## PROBLEM
Please restate, word for word, the lines below that begin at the one with "right wrist: (151, 221, -10)" and end at the one with "left knee: (394, 383, 2)". Leave out all other lines.

## DATA PROVIDED
=== Begin Enclosure ===
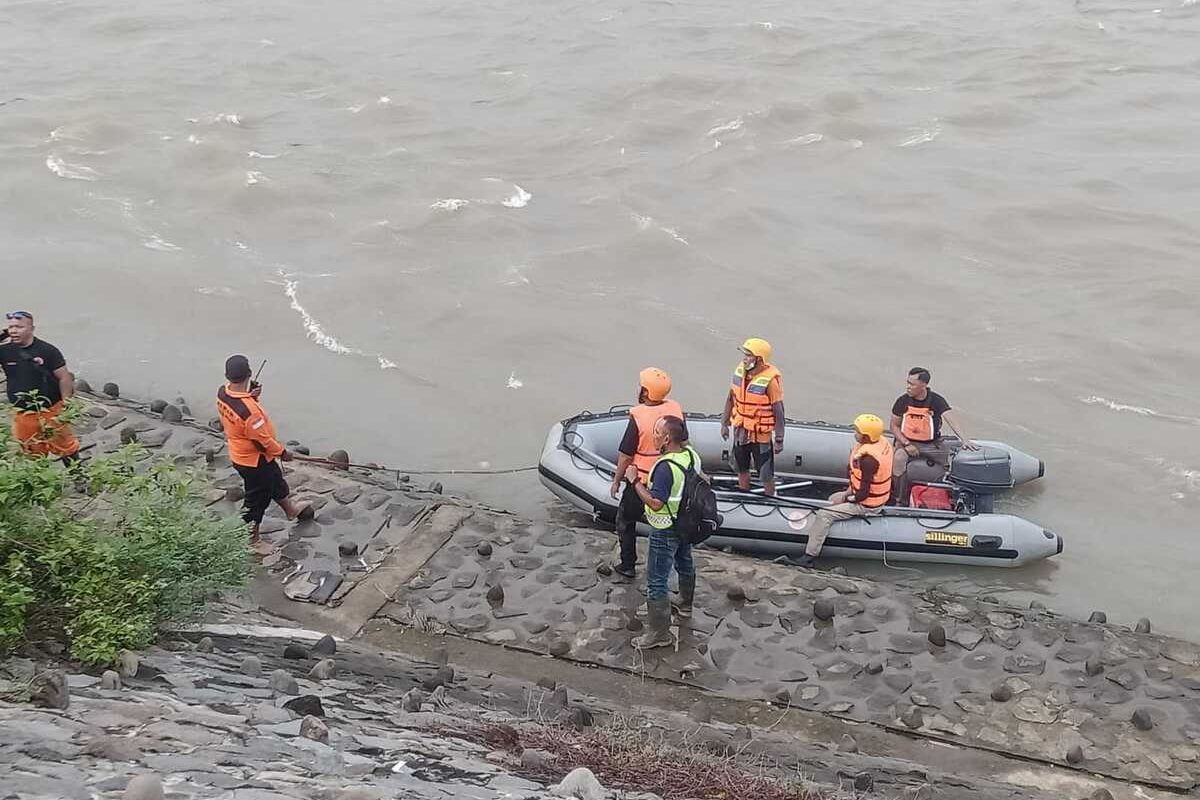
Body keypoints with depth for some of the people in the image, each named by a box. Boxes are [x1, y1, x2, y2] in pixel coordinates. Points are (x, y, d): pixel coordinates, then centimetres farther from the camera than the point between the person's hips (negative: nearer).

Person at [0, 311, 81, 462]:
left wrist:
=== End Enclosure ===
=== Begin Enclosure ===
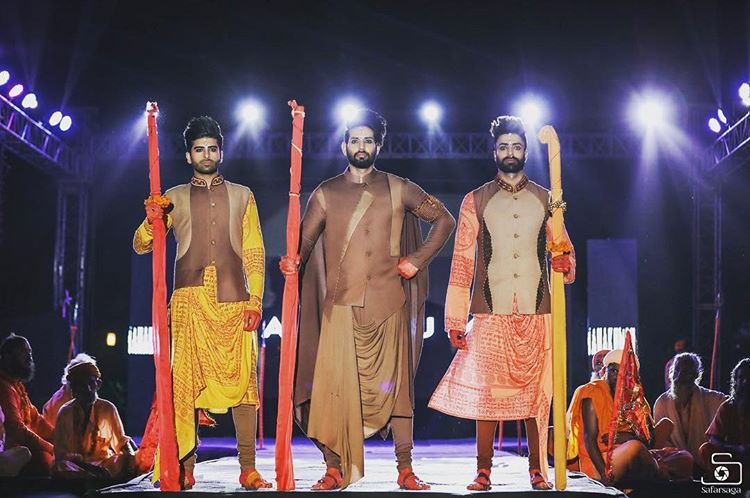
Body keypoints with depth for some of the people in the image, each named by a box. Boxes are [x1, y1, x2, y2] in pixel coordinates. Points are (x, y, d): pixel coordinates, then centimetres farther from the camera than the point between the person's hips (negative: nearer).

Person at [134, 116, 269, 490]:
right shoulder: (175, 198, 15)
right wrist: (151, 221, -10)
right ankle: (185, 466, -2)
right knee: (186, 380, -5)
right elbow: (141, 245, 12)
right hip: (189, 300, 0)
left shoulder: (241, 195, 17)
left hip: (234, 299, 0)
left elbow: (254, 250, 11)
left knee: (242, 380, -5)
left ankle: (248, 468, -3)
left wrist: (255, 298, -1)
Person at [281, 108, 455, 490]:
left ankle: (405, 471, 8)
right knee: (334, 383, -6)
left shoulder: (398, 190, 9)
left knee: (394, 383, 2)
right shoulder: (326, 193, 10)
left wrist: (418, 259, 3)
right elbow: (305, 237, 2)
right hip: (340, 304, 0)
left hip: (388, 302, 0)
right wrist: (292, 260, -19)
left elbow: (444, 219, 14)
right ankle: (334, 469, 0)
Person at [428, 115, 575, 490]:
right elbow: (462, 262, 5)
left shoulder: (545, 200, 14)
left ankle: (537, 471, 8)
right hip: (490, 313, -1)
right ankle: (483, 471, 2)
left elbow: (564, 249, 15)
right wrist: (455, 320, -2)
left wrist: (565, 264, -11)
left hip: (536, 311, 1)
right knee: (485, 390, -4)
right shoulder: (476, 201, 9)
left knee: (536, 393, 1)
=== End Enclosure ===
## EXERCISE ANSWER
right wrist: (151, 221, -10)
right ankle: (185, 466, -2)
right knee: (186, 380, -5)
right elbow: (141, 245, 12)
right hip: (189, 300, 0)
left shoulder: (241, 195, 17)
left hip: (234, 299, 0)
left elbow: (254, 250, 11)
left knee: (242, 380, -5)
left ankle: (248, 468, -3)
left wrist: (255, 298, -1)
Person at [281, 108, 455, 490]:
left ankle: (405, 471, 8)
right knee: (334, 383, -6)
left shoulder: (398, 190, 9)
left knee: (394, 383, 2)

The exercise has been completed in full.